L’assertion qui a le plus frappé les syndicalistes français et les a remplis d’horreur, est celle du président de la grande Confédération américaine leur disant "n’être nullement certain que la suppression du patronat serait un progrès. Ce pourrait même être un retour à l’esclavage."

Nos syndicalistes auraient entendu des affirmations analogues en Angleterre et en Allemagne, mais leur mentalité étroite ne leur permet pas la compréhension de pareilles vérités. Seul le travailleur, capable d’observer, comprend que le produit de l’atelier, et par conséquent le salaire, dépend avant tout de la valeur du patron.

Cette dernière conception n’est jamais admise par les syndicalistes latins. Quand on leur demande de préciser leur rêve, ils répondent invariablement : "l’atelier sans maître."

Ce sont là évidemment utopie d’intellectuels qui n’ont pas dû fréquenter beaucoup d’ateliers ou ne les ont jamais regardés bien attentivement. Un superficiel examen leur eût vite prouvé que l’usine vaut surtout par son chef. Tel maître, telle usine.

La grande difficulté actuelle, avec les complications énormes de la technique moderne, n’est pas de recruter les soldats de l’industrie, mais leurs chefs.

Une usine prospérant sous un directeur habile dépérit promptement entre des mains inexpérimentées. L’atelier libre, c’est-à-dire sans chef, serait le vaisseau sans capitaine. Anarchie aujourd’hui, ruine demain.

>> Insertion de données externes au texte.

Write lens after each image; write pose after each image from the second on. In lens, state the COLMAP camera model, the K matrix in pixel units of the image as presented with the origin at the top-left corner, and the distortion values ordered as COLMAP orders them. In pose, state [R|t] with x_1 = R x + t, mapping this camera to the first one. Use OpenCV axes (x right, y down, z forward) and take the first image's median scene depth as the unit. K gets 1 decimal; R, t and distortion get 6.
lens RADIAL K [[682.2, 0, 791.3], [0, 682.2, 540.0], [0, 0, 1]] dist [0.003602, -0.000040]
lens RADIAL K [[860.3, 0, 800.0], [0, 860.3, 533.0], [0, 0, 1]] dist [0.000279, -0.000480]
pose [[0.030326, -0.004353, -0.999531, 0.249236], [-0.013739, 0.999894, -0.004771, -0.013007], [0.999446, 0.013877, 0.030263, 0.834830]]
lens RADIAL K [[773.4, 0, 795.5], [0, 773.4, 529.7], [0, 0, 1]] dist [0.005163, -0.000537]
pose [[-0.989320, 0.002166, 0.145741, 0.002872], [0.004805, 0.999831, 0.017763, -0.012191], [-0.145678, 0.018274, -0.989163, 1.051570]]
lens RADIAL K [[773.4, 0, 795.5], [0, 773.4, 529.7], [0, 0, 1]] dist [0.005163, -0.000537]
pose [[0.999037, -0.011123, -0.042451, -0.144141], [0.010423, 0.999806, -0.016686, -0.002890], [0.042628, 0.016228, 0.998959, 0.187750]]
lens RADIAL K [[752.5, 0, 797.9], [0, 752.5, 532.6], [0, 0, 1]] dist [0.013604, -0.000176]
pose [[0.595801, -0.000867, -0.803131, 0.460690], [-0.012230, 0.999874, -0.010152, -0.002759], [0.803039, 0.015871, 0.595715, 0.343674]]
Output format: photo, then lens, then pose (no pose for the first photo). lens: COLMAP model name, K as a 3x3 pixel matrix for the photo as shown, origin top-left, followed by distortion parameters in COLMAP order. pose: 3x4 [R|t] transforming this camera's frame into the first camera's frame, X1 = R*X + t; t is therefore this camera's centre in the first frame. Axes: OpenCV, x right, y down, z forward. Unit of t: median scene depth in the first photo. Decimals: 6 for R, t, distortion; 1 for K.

Ces vérités sont au surplus dénuées d’intérêt pour les anarchistes devenus les maîtres du syndicalisme, puisqu’ils ne poursuivent d’autre but que de détruire la société, pour la remplacer par un vague communisme. Ils sont en réalité autant ennemis du syndicalisme que du collectivisme, ou de toute autre forme d’organisation sociale.